Looking around I notice that the flowers Danny gave me are gone, I think they have been gone a while. I don't remember them being taken. The cards have gone too. When did they go? I had wanted to keep them.
I'm still surprisingly tired, even though all I have been doing is resting. I hope Jack doesn't keep me on desk duty when I get back.
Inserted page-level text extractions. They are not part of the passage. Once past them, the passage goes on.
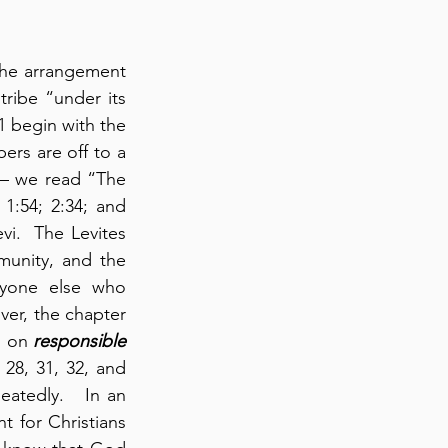
he arrangement 
ribe “under its 
 begin with the 
ers are off to a 
 – we read “The 
:54; 2:34; and 
vi.  The Levites 
unity, and the 
nyone else who 
er, the chapter 
s on 
responsible
28, 31, 32, and 
atedly.   In an 
 for Christians 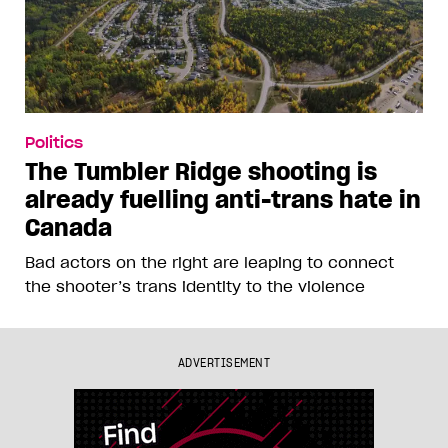
Politics
The Tumbler Ridge shooting is
already fuelling anti-trans hate in
Canada
Bad actors on the right are leaping to connect
the shooter’s trans identity to the violence
ADVERTISEMENT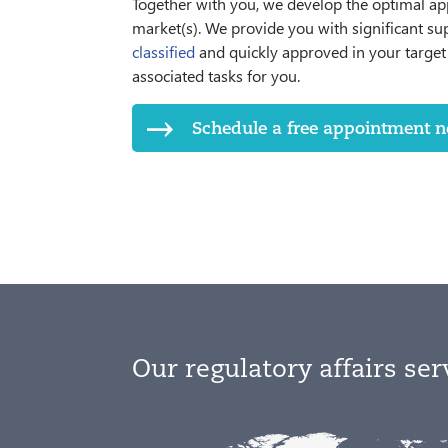
Together with you, we develop the optimal ap
market(s). We provide you with significant su
classified
and quickly approved in your target 
associated tasks for you.
Schedule a free appointment no
Our regulatory affairs ser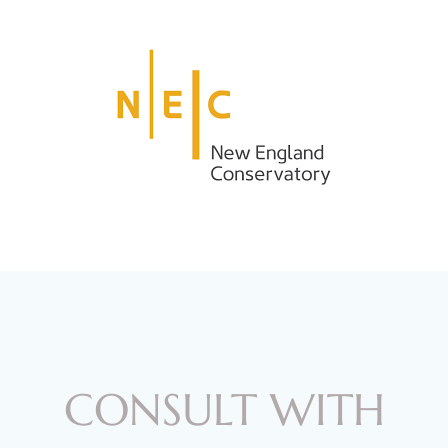
CONSULT WITH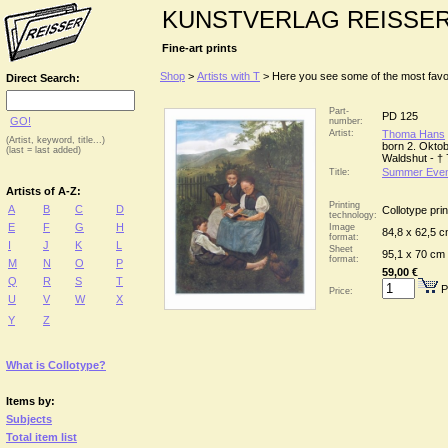
KUNSTVERLAG REISSE
Fine-art prints
Shop
>
Artists with T
> Here you see some of the most favour
Direct Search:
Part-
PD 125
GO!
number:
Artist:
Thoma Hans
(Artist, keyword, title...)
born 2. Okto
(last = last added)
Waldshut - †
Summer Even
Title:
Artists of A-Z:
Printing
A
B
C
D
Collotype prin
technology:
E
F
G
H
Image
84,8 x 62,5 
format:
I
J
K
L
Sheet
95,1 x 70 cm
format:
M
N
O
P
59,00 €
Q
R
S
T
P
Price:
U
V
W
X
Y
Z
What is Collotype?
Items by:
Subjects
Total item list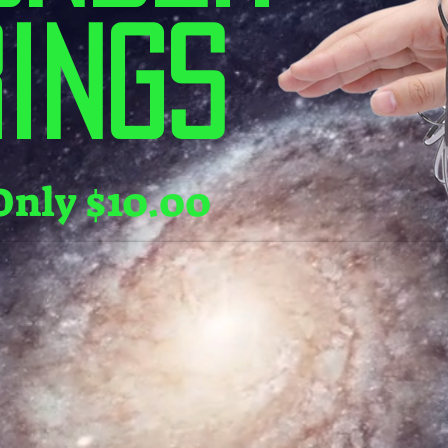
ings
Only $10.00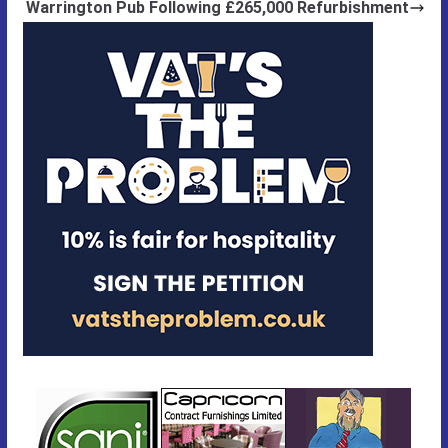
Warrington Pub Following £265,000 Refurbishment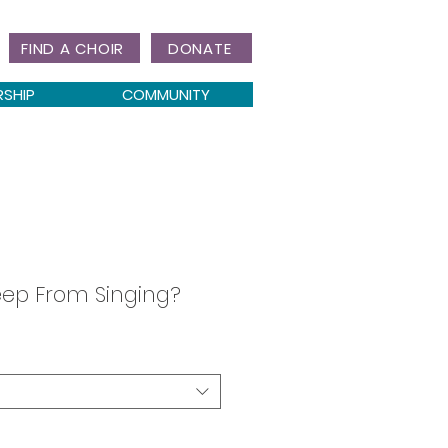
FIND A CHOIR
DONATE
RSHIP
COMMUNITY
eep From Singing?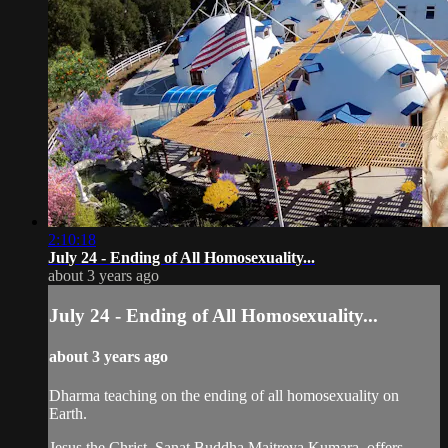
2:10:18
July 24 - Ending of All Homosexuality...
about 3 years ago
July 24 - Ending of All Homosexuality...
about 3 years ago
Dharma teaching on the ending of all homosexuality on
Earth.
Jesus the Christ, Sanat Buddha Maitreya Kumara, offers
I just want to get back out there, help all the people who need helping. Instead I'm stuck lying in here.
Why is no one coming? I've pressed that damn bell so many times. Well if no one's coming here, I'll have to go to them. I struggle for a moment trying to sit up and swing my legs off the bed. Hey, I think gratefully, this hospital gown is a nice and long, that's good I wasn't looking forward to walking around half naked.
Ok, now to try and stand up. Looking around the room again I realise that there isn't even a crutch or anything. Well I'll just have to hobble. Who knew getting up and out of bed could be so much hassle?
I'm now stanging up, albeit shakily, but I'm up and that's all that matters. And my leg doesn't hurt too badly. I carefully try and take a few steps and notice that I can walk and I only have a very slight limp.
Walking out of the room and into the hospital corridor, I looked around. The light was harsh and bright to my eyes, which had been used to a dim room. There were very few people around, and the ones who were around seemed to be rushing everywhere, not seeming to even notice me at all. God, I must look such a sight, long bluey hospital gown, a huge white dressing covering my leg, pale skin and don't even get me started on my hair. I caught a glimpse of my reflection in a nearby window and shuddered.
I started walking down the corridors, looking for something, anything. Someone to talk to, hopefully one of my friends on their way up to see me. People continued to pass straight by me, all busy with their own things.
Finding myself in an unfamilliar corridor, it didn't seem to be patients rooms I gazed around puzzled. Reading one of the signs, it said 'Legal Problems? Come see us.' Looking down the corridor, I saw a long row of signs, and a very familiar group of figures.
Almost crying in relief I hobbled closer to Danny, Jack and Vivian standing outside one of the rooms. I stopped in shock, reading the sign outside the room they were in front of. 'Taylor and Co. Funeral services.'
Martin. He wasn't there. Oh God, did that mean...Suddenly sobs overcame me and I stood there crying, I hadn't even seen him. Didn't get a chance to say goodbye. sniffling and walking even closer, close enough to hear their conversation. "...even know she was allergic to penicillin." said Danny angrily, his eyes red from crying.
She? That meant it wasn't Martin. Then who? Maria? But why would Danny be so upset?
"Doctors make mistakes." said Vivian gently.
"But-" started Danny, before breaking down. Vivian putting an arm round his shoulders.
"Here's Martin." said Jack hollowly.
We all turned. I saw Martin racing down the corridor towards us.
"Thank God Martin, for a min-" Then I stopped, horrified, unable to believe what had just happened.
Martin had just walked straight through me.
That meant....Oh God. That meant, they were here for me. I was dead. That's why people didn't notice me. Everything made sense, except for me being dead. I didn't want to be dead.
I collapsed onto the floor, next to the others. So close but so far.
I was numb I couldn't feel anything, but I was a ghost they couldn't feel anything anyway. I couldn't believe it. What do I do? I'm so lost.
I'm dead. They didn't leave me, I guess I left them.
I found myself at my grave a few days later after the funeral. White roses and lillies lay on top, and I knew that was Danny's idea.
Suddenly a feeling of calm and peace came over me, and I knew I was moving on. I'd get to see my sister, Annie Miller would be there, many others. I wouldn't be alone.
And one day my friends would join me, but not yet. This is just the beginning of something new.